В этот вечер Ермоха разговорился больше обычного: он знал, что когда поспорит с кем-либо, поволнуется, то ему долго не уснуть, И чтобы успокоиться, он отводил душу в разговорах. Кстати, Матрене сегодня нельзя уходить домой, она уже две ночи, не раздеваясь, чутко дремала на лавке и часто ходила в стайку, где должна отелиться хозяйская корова. После ужина Матрена понаведалась к корове и теперь, чтоб не дремать, вязала пестрый чулок, охотно поддерживая разговор с Ермохой.

— Смотрю я на тебя, дядя Ермоха, и прямо-таки диву даюсь. — Быстро мелькая спицами, Матрена пытливо посмотрела на Ермоху. — Робишь ты, робишь всю жизнь, а ни на тебе, ни перед тобой ничего не видно. Куда же ты деньги-то кладешь? Ты их, однако, столько накопил…

— …Што черт на крышу не забросит, — вынув трубку изо рта, подсказал Ермоха, и впервые за весь вечер лицо его озарила улыбка.

— А што, и верно, ты же один как перст. Вот и пить, говоришь, перестал, так што никаких расходов не производишь. Поди, хочешь подкопить да сразу на хозяйство стать?

— Какое уж там хозяйство! — Ермоха безнадежно махнул рукой. — Моложе-то был — пробовал. Так же вот жил-жил в работниках, да и надумал хозяйством обзаводиться. Старуха ишо жива была, избенка своя, корову завел, кобылу… «Ну, думаю, теперь заживу— сам себе хозяин». А как до дела-то дошло — и пшик из меня получился.

— Как же так?

— А так, што привык я сызмалолетства в больших хозяйствах робить, а в маленьком-то у меня ничего не получилось. Весной сеять надо, а што я на одной кобыленке сделаю? Ничего. Спарились мы такие три архаровца вместе, набрали коней на соху, начали сеять, ну и какая же это работа? Слезы. Вспомню, как у богача-то: заложишь пары три-четыре быков в соху и воротишь чуть не в колено глуби, сразу же и сев идет и бороньба на свежую пахоту. А мы што же? Пашем мелконько, а пока до бороньбы дело дойдет — на этих же конишках, — пахота-то уж вся просохнет. Ну, известно, какой урожай может получиться от такой пахоты? Да и много ли мы можем спахать на три хозяйства в одну-то соху? Вот и много ее, земли-то, а што толку? Время подошло пары пахать, богачи залоги из целины поднимают, а мы все на старых, пыреем заросших пашнях копаемся. Откуда же ему, урожаю-то, быть у нас? А сенокос подошел — еще хуже получилось. Тоска задавила: как вспомню, когда у Волгиных работал, так сердце и защемит. Там нас выезжало на покос-то человек восемь-девять, вот шла работа — действительно! Оно конешно, нам, работникам-то, от этого пользы как от быка молока, но я к тому говорю, что веселее да вроде и легче робить на народе-то, потому как привык я все время на людях. А как очутился один-то… Вот поди ж ты: и на своей работе, а затосковал. Известное дело — один в поле не воин.

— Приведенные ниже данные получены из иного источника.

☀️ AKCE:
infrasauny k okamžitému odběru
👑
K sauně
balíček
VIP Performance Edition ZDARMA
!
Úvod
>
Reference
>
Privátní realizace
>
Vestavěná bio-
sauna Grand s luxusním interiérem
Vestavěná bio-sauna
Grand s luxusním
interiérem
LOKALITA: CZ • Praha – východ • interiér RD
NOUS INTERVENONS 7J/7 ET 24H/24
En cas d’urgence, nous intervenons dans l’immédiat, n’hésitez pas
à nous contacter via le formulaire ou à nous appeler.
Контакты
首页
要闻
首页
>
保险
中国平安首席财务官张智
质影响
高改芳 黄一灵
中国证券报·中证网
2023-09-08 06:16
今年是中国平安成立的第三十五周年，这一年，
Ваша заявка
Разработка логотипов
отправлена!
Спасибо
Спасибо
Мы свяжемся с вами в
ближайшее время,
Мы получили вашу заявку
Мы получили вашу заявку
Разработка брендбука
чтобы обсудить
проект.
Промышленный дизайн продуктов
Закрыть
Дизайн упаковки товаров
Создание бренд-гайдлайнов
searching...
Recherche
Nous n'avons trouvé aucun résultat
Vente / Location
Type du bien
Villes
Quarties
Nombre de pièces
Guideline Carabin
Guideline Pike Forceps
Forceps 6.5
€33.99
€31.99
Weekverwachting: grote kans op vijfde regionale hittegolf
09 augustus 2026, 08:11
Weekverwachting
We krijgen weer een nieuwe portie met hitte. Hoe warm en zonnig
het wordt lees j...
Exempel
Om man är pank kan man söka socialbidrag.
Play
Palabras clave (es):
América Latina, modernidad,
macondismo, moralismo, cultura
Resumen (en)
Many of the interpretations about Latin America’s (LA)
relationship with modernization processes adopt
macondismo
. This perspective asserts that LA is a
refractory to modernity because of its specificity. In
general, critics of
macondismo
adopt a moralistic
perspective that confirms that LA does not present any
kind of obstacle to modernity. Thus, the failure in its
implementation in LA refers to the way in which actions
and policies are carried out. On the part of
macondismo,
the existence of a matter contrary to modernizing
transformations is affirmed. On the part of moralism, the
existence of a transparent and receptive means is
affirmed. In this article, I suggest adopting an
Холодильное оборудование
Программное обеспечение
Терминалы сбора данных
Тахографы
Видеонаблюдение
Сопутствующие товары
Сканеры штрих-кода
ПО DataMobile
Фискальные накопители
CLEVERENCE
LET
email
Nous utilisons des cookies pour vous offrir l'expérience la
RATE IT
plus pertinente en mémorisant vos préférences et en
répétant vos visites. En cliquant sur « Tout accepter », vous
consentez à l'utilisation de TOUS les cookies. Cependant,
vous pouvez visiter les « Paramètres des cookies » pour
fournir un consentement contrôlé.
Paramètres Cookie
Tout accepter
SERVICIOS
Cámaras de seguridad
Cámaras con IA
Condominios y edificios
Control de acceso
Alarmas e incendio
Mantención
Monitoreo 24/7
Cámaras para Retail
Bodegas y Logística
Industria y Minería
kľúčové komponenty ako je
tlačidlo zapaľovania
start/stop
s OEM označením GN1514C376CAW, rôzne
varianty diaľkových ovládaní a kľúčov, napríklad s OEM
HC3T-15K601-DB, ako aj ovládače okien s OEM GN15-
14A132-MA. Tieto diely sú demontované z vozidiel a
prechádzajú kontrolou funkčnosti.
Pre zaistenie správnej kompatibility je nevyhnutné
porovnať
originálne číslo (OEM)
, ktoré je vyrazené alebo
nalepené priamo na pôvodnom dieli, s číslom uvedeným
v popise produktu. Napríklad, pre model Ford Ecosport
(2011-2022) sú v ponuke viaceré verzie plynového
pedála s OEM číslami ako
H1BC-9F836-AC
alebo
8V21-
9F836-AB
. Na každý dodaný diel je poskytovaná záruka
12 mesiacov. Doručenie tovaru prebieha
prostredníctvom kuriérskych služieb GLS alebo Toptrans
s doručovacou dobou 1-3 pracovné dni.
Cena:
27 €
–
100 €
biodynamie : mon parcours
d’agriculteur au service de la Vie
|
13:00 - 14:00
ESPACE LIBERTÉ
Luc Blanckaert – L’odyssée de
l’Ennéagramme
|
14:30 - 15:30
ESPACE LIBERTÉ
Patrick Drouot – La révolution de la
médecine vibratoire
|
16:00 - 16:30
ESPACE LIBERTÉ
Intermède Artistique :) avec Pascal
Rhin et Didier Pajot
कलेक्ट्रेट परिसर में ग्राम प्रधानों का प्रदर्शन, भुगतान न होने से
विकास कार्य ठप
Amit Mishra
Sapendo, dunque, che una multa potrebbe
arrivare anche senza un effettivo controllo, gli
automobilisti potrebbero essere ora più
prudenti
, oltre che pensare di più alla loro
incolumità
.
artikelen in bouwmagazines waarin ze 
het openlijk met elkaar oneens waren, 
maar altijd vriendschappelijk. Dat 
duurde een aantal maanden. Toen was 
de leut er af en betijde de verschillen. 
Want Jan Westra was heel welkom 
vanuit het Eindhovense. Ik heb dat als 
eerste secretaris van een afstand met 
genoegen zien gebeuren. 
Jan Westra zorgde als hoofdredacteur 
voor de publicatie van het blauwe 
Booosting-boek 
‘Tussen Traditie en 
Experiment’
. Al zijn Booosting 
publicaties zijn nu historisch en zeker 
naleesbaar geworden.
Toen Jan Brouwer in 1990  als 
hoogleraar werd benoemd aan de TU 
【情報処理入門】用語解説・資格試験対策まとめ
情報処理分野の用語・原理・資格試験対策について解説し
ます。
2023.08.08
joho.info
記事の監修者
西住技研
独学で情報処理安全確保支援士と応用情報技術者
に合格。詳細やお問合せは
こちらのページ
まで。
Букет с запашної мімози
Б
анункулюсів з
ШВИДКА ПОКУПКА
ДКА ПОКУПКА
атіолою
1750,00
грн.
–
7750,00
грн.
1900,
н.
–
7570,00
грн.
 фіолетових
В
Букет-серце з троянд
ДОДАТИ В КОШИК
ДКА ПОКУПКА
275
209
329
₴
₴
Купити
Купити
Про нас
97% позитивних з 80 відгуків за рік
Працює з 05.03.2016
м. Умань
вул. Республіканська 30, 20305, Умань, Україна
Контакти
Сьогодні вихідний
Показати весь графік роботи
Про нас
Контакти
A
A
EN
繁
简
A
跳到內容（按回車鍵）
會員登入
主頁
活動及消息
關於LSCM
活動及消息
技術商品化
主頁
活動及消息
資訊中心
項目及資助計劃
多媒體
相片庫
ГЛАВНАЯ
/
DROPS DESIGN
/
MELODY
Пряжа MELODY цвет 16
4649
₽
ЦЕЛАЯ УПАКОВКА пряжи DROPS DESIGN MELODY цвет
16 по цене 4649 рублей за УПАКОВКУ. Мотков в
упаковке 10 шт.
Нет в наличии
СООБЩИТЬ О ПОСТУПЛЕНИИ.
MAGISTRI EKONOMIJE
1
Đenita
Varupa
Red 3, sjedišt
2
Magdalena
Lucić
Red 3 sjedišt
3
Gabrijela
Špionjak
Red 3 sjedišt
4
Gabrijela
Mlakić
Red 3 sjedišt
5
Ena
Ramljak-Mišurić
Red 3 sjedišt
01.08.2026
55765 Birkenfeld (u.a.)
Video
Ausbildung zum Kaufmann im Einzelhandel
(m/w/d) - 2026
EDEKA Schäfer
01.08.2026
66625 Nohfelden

Ермоха замолчал, поникнув головой, долго смотрел в дальний уголок зимовья.

— Что же дальше-то было? — спросила Матрена.

— Дальше? — Старик вынул изо рта трубку, мундштуком ее разгладил усы. — А то и было. Промаялся я все лето. А зима подошла— тут и вовсе. В ту зиму понял я всю эту рыхметику, что никак нашему брату работнику не выбиться из нужды. Ну сама подумай. Вот теперь мы ездим в лес-то двое на восьми лошадях, шуточное дело. Из лесу выедешь — не то што рубаха, шапка смокнет от поту, всю силенку выжимает из нас Шакал кажин день, а платит гроши. Кабы вот так же я смог в своем хозяйстве поработать! Так опять не на чем. И что же я, взрослый, здоровый человек, отправлюсь в лес на одной лошаденке, аж стыд по улице ехать, дела не делаю и от дела не бегаю. Так вот всю зиму и проволынил, пень колотил да день проводил, вот оно в чем дело-то.